··· DOCUMENT PASSAGE ···

The Corner

Cymbeline!

Shakespeare’s Cymbeline is a Rodney Dangerfield of the Bard’s canon. In Samuel Johnson’s view, to discuss this oddball confection is “to waste criticism upon unresisting imbecility, upon faults too evident for detection, and too gross for aggravation.” Other equally distinguished critics have been not much kinder to Shakespeare’s mad, meandering tale of ancient British intrigue.

No matter. On Saturday night I went to Manhattan’s Barrow Street to watch the Fiasco Theater’s production of this generally unloved effort. I’d seen Fiasco’s delightful take on Twelfth Night in a small, elevator-access theater on a stifling summer night last year under conditions so torrid (the air conditioning had failed) that the charming and exuberant cast turned the wind-machine on the audience during the intermission, and at the end thanked us for sticking it out in the heat.  There was no need. Some evenings are worth melting for.

···

▶ [INSTRUCTIONS]:
• a. Rewrite the piece on Cymbeline starting at the words "Shakespeare’s Cymbeline is" and ending after "ancient British intrigue.", using "odd concoction" in place of "oddball confection".
• b. Pick up the piece on Cymbeline after its final sentence and keep writing.

··· AVAILABLE DATA ···

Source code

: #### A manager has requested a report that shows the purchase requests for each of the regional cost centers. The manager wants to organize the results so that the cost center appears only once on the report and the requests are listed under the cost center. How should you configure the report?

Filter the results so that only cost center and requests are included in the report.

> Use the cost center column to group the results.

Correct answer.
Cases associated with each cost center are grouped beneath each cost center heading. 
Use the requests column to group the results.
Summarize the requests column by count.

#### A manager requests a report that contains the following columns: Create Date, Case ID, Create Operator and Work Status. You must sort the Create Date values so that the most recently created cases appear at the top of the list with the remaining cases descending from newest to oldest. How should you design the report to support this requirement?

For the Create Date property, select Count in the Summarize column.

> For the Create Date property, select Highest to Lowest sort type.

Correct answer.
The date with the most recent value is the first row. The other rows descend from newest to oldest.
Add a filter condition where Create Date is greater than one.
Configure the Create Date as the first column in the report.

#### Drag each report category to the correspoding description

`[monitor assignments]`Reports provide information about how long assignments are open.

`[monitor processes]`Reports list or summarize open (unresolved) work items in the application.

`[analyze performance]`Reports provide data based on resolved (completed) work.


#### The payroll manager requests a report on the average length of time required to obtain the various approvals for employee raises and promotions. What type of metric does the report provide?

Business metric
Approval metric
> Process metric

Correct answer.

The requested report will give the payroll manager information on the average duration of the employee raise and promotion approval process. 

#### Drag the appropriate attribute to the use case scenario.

···
··· AVAILABLE DATA ···

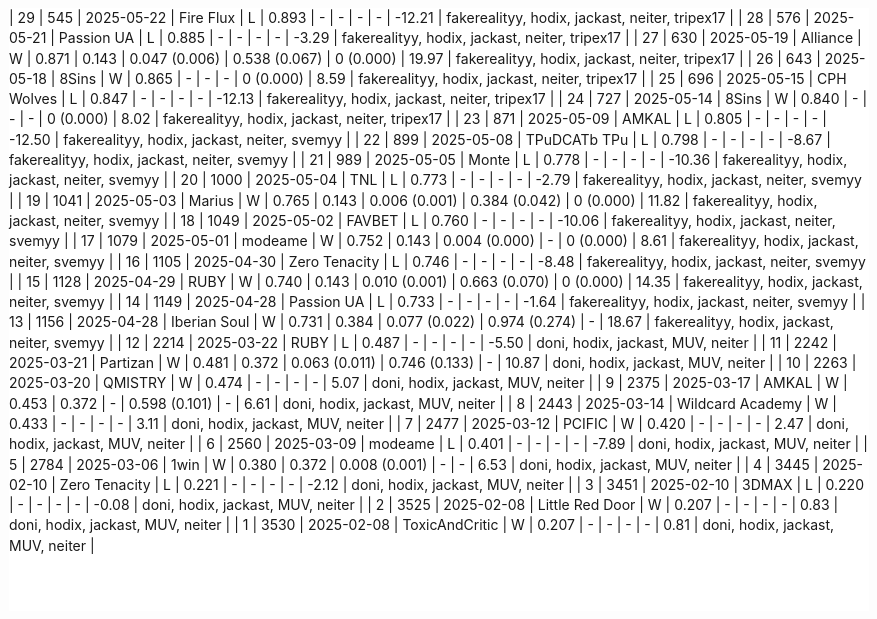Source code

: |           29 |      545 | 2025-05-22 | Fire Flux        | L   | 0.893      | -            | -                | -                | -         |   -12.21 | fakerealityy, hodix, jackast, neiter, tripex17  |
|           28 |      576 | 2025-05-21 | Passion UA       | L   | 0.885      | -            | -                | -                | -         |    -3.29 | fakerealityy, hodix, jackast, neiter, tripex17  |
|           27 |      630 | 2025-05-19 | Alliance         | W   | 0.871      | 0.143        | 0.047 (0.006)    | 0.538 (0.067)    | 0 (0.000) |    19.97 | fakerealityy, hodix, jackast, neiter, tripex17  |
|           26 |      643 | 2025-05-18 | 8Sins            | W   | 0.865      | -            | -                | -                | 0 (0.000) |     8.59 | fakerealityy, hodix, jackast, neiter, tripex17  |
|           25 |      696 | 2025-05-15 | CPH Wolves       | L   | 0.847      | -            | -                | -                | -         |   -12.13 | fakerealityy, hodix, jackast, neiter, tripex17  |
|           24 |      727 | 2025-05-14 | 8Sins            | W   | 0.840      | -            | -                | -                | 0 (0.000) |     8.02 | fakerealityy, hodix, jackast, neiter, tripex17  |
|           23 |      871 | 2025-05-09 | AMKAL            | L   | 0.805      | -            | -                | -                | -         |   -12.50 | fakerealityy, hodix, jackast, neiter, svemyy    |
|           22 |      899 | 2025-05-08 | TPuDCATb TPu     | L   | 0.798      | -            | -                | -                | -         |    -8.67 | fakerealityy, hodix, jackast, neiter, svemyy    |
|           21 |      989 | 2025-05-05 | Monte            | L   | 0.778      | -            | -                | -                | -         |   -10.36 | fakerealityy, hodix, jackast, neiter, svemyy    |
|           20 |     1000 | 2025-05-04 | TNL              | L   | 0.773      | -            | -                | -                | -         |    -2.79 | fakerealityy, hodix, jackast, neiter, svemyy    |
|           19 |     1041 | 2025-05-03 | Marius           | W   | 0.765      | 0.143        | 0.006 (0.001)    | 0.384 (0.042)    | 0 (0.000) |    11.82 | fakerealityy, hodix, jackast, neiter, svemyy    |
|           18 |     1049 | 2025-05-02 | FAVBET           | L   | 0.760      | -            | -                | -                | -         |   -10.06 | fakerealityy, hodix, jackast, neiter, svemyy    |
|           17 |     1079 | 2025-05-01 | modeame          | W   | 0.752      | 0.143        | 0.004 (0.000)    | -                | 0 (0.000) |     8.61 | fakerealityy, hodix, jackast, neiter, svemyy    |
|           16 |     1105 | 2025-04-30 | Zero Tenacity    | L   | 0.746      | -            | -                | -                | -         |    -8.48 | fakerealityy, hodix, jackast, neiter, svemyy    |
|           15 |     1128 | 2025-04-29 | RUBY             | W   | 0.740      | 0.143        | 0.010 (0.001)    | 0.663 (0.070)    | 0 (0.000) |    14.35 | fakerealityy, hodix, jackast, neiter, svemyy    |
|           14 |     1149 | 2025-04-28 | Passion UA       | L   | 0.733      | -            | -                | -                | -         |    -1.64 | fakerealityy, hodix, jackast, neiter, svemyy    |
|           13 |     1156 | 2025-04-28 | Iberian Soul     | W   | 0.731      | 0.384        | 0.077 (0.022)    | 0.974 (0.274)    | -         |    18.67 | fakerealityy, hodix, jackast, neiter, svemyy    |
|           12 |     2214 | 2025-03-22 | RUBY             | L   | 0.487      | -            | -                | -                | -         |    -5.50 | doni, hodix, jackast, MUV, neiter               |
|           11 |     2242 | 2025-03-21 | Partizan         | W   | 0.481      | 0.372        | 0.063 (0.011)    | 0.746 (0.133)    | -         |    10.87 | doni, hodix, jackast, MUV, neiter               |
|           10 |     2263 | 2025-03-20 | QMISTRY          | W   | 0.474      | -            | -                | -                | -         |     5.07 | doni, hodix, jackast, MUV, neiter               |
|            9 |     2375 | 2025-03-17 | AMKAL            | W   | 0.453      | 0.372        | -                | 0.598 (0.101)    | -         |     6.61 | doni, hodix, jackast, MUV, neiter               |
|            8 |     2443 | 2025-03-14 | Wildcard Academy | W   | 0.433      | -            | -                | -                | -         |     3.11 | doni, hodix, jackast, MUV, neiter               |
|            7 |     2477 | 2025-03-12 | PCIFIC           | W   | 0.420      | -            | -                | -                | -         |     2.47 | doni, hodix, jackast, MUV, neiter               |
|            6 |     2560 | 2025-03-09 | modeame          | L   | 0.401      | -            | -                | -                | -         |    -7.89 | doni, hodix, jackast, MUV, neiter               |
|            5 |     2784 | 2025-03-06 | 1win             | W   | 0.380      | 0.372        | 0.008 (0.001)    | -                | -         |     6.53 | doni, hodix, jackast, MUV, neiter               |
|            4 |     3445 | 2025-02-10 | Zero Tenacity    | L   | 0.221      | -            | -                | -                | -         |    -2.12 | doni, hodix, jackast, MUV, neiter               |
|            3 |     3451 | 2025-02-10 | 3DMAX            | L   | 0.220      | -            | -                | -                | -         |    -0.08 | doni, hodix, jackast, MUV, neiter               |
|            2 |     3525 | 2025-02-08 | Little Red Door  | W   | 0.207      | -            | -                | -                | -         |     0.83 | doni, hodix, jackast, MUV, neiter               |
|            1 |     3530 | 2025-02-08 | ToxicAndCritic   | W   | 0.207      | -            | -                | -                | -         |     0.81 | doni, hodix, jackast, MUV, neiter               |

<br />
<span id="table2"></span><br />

···

▶ [TASK-BY-TASK ANSWERS]:
• a.
Shakespeare’s Cymbeline is a Rodney Dangerfield of the Bard’s canon. In Samuel Johnson’s view, to discuss this odd concoction is “to waste criticism upon unresisting imbecility, upon faults too evident for detection, and too gross for aggravation.” Other equally distinguished critics have been not much kinder to Shakespeare’s mad, meandering tale of ancient British intrigue.

• b.
Under the circumstances the chance to check out what this enterprising bunch had made of Cymbeline was not to be missed. Mind you, it probably helped that I had neither seen, nor read, this play before. If I had…

In any event, Fiasco’s six-person Cymbeline is a marvelously acted, highly imaginative triumph, sly, sweet and bizarre with moments of the magic that theater often promises, but rarely delivers, underwritten by a sense of the absurd that turned the final scene into a screwball feast that might even have made Hamlet chuckle.

Let’s put it this way: this was one of the three best Shakespeares that I have seen in two decades in New York, and the other  two starred Jean-Luc Picard in two of my favorite plays.

Boldly go.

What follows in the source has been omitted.